Tuesday 19 April 2016
Llanelli to Llanmadoc, Gower
Tallizmand Guest House
A big breakfast set me on my way for the second half of the Millenium Coastal Park.
Llanelli seems to be expanding and regenerating; I counted 3 new housing estates fronting onto the Loughor Estuary. In the 19th Century Machynys (translated to mean Monk’s Island, even though it’s not an island but there might have been a monastery here to St Piro) was the industrial heart of Llanelli. According to what I read there had been 3 iron foundaries 3 chemical works, steel and tinplate works, a brickworks and of course the floating dock and railway line to deal with all of the industry and the output from the coalfields further up the valley. Now the land has been regenerated and there is a golf course and the Millenium Coastal Park. Indeed the golf course was on the site of a former village, Bwlch y Gwynt, that was cleared for regeneration in 1973, signifying the loss of a community (although the football team is still going).

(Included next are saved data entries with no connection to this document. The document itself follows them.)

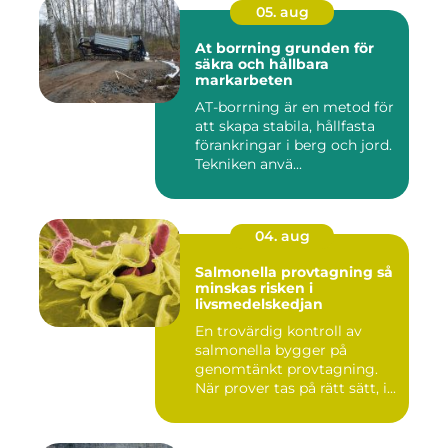
05. aug
At borrning grunden för
säkra och hållbara
markarbeten
AT-borrning är en metod för
att skapa stabila, hållfasta
förankringar i berg och jord.
Tekniken anvä...
04. aug
Salmonella provtagning så
minskas risken i
livsmedelskedjan
En trovärdig kontroll av
salmonella bygger på
genomtänkt provtagning.
När prover tas på rätt sätt, i...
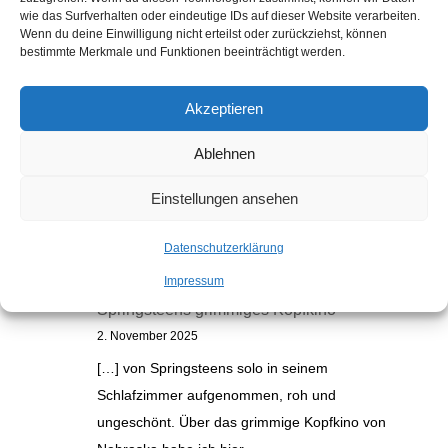
wie das Surfverhalten oder eindeutige IDs auf dieser Website verarbeiten.
Wenn du deine Einwilligung nicht erteilst oder zurückziehst, können
bestimmte Merkmale und Funktionen beeinträchtigt werden.
Akzeptieren
Ablehnen
Kommentare
Einstellungen ansehen
Datenschutzerklärung
Electric Nebraska: Na, endlich! |
Impressum
Auslaufrille
zu
„Nebraska“: Bruce
Springsteens grimmiges Kopfkino
2. November 2025
[…] von Springsteens solo in seinem
Schlafzimmer aufgenommen, roh und
ungeschönt. Über das grimmige Kopfkino von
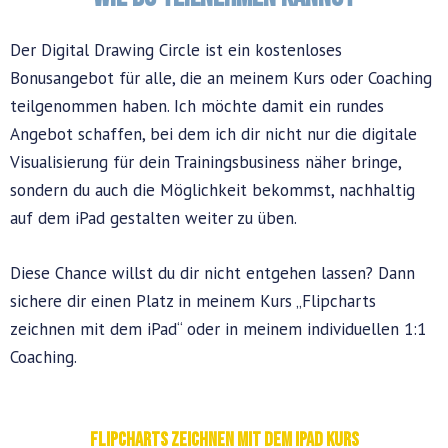
Der Digital Drawing Circle ist ein kostenloses
Bonusangebot für alle, die an meinem Kurs oder Coaching
teilgenommen haben. Ich möchte damit ein rundes
Angebot schaffen, bei dem ich dir nicht nur die digitale
Visualisierung für dein Trainingsbusiness näher bringe,
sondern du auch die Möglichkeit bekommst, nachhaltig
auf dem iPad gestalten weiter zu üben.
Diese Chance willst du dir nicht entgehen lassen? Dann
sichere dir einen Platz in meinem Kurs „Flipcharts
zeichnen mit dem iPad“ oder in meinem individuellen 1:1
Coaching.
Flipcharts zeichnen mit dem iPad Kurs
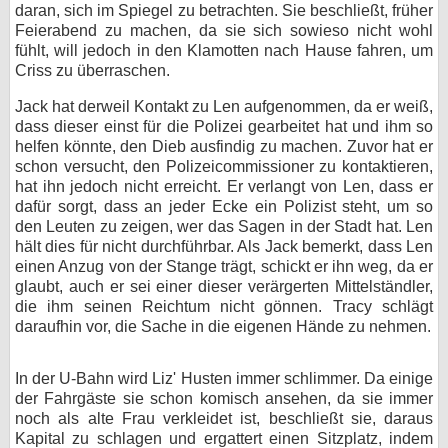
daran, sich im Spiegel zu betrachten. Sie beschließt, früher
Feierabend zu machen, da sie sich sowieso nicht wohl
fühlt, will jedoch in den Klamotten nach Hause fahren, um
Criss zu überraschen.
Jack hat derweil Kontakt zu Len aufgenommen, da er weiß,
dass dieser einst für die Polizei gearbeitet hat und ihm so
helfen könnte, den Dieb ausfindig zu machen. Zuvor hat er
schon versucht, den Polizeicommissioner zu kontaktieren,
hat ihn jedoch nicht erreicht. Er verlangt von Len, dass er
dafür sorgt, dass an jeder Ecke ein Polizist steht, um so
den Leuten zu zeigen, wer das Sagen in der Stadt hat. Len
hält dies für nicht durchführbar. Als Jack bemerkt, dass Len
einen Anzug von der Stange trägt, schickt er ihn weg, da er
glaubt, auch er sei einer dieser verärgerten Mittelständler,
die ihm seinen Reichtum nicht gönnen. Tracy schlägt
daraufhin vor, die Sache in die eigenen Hände zu nehmen.
In der U-Bahn wird Liz' Husten immer schlimmer. Da einige
der Fahrgäste sie schon komisch ansehen, da sie immer
noch als alte Frau verkleidet ist, beschließt sie, daraus
Kapital zu schlagen und ergattert einen Sitzplatz, indem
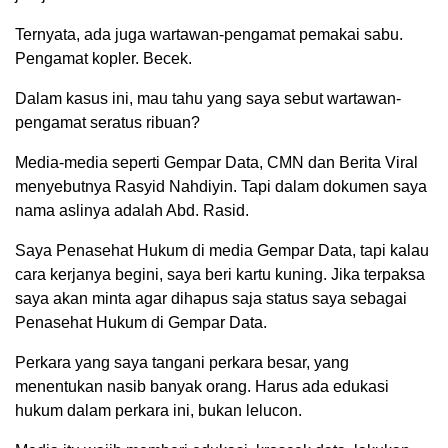
Ternyata, ada juga wartawan-pengamat pemakai sabu.
Pengamat kopler. Becek.
Dalam kasus ini, mau tahu yang saya sebut wartawan-
pengamat seratus ribuan?
Media-media seperti Gempar Data, CMN dan Berita Viral
menyebutnya Rasyid Nahdiyin. Tapi dalam dokumen saya
nama aslinya adalah Abd. Rasid.
Saya Penasehat Hukum di media Gempar Data, tapi kalau
cara kerjanya begini, saya beri kartu kuning. Jika terpaksa
saya akan minta agar dihapus saja status saya sebagai
Penasehat Hukum di Gempar Data.
Perkara yang saya tangani perkara besar, yang
menentukan nasib banyak orang. Harus ada edukasi
hukum dalam perkara ini, bukan lelucon.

There is a lot of marshland either side of the Loughor Estuary, and the Llanelli side has an area set aside for a Wildlife and Wetlands Centre. I really needed the loo and so headed to the centre to use the facilities. Fortunately no one noticed me walk in because it was only when I exited that I realised I should have paid to go in the place. They have a really good lookout across the marsh and there were lots of birds to watch.
I crossed the Loughor Bridge, left Carmarthenshire behind and entered Swansea and The Gower.

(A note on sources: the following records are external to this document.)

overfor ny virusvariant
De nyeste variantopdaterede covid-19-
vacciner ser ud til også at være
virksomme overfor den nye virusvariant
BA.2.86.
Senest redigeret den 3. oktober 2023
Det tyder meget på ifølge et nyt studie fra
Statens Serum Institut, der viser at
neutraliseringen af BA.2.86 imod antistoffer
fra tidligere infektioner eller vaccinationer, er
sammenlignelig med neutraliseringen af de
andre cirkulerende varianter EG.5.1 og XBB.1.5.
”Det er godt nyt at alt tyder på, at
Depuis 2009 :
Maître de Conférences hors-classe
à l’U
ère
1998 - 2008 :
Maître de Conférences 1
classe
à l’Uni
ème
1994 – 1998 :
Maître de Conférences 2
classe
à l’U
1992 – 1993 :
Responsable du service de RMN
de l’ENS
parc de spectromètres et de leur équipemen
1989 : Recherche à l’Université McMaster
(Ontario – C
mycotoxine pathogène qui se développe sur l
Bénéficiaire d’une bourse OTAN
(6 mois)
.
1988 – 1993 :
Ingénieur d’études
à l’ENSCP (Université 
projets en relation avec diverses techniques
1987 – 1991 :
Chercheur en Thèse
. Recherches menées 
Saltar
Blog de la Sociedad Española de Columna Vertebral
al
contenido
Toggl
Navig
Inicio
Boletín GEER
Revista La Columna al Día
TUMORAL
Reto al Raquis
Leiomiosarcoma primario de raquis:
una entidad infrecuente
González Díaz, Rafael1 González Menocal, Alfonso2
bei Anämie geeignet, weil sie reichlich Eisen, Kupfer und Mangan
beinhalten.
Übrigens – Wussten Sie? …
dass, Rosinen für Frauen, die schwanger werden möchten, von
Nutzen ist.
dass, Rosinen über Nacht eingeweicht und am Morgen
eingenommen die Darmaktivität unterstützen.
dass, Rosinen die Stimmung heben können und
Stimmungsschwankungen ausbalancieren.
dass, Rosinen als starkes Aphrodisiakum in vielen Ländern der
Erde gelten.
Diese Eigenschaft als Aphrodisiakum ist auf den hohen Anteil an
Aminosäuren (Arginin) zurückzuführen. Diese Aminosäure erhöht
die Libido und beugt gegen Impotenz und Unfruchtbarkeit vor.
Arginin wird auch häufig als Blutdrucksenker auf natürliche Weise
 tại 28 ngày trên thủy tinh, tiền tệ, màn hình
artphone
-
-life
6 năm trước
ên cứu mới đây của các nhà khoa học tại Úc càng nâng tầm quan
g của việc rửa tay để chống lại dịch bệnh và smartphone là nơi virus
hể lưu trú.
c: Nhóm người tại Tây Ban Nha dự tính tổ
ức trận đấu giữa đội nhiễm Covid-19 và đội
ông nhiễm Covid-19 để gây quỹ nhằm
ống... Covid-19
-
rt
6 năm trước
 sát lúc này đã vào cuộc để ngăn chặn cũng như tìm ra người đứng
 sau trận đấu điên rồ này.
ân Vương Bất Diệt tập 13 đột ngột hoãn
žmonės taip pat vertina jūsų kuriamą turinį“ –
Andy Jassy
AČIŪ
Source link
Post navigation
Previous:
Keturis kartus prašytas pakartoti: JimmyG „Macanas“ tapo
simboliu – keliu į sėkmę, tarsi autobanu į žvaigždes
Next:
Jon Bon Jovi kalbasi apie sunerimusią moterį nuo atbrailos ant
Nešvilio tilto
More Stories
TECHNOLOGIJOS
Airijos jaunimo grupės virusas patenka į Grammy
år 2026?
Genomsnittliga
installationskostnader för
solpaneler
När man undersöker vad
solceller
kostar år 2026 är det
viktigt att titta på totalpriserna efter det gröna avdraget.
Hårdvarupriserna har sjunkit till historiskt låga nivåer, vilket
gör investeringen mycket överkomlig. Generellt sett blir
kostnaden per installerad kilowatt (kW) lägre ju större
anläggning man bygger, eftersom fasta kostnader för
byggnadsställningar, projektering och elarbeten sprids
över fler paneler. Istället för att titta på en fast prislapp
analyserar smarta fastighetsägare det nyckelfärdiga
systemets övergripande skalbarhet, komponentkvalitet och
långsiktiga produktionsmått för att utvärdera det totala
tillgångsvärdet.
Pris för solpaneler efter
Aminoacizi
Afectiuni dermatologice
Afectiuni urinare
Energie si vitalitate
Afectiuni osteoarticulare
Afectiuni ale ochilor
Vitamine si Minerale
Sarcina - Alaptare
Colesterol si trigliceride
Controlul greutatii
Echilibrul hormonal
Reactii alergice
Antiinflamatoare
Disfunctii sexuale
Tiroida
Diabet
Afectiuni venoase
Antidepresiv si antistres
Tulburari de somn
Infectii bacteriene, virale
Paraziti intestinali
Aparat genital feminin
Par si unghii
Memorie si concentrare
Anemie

The path headed inland slightly, following the Gower Trail, to skirt the marshes. A few muddy fields later and I was in Crofty, where I stopped at the CKs supermarket to get some lunch.
As the tide was out I was able to walk the low road that skirts the edge of Llanrhidian Marsh. I stopped at a pub in Llanrhidian for a coffee, but it wasn’t the one with the Gower Brewery.
The sun came out as I neared my destination and I had good views across the Loughor to Burry Port and Pembroke. The marshes reminded me of Cumbria, except instead of cattle grazing there were horses roaming these marshes.
Just before Whiteford Burrows, a sandy and woody spit at the entrance to the estuary, I headed up the hill to Llanmadoc and my lovely accommodation. I had decided not to camp because the only campsite had such terrible reviews that I didn’t want to give my money to the owners (the B&B owners later confirmed their bad reputation). After such a long day I felt I deserved my pint of Gower Gold and an amazing Welsh lamb dinner.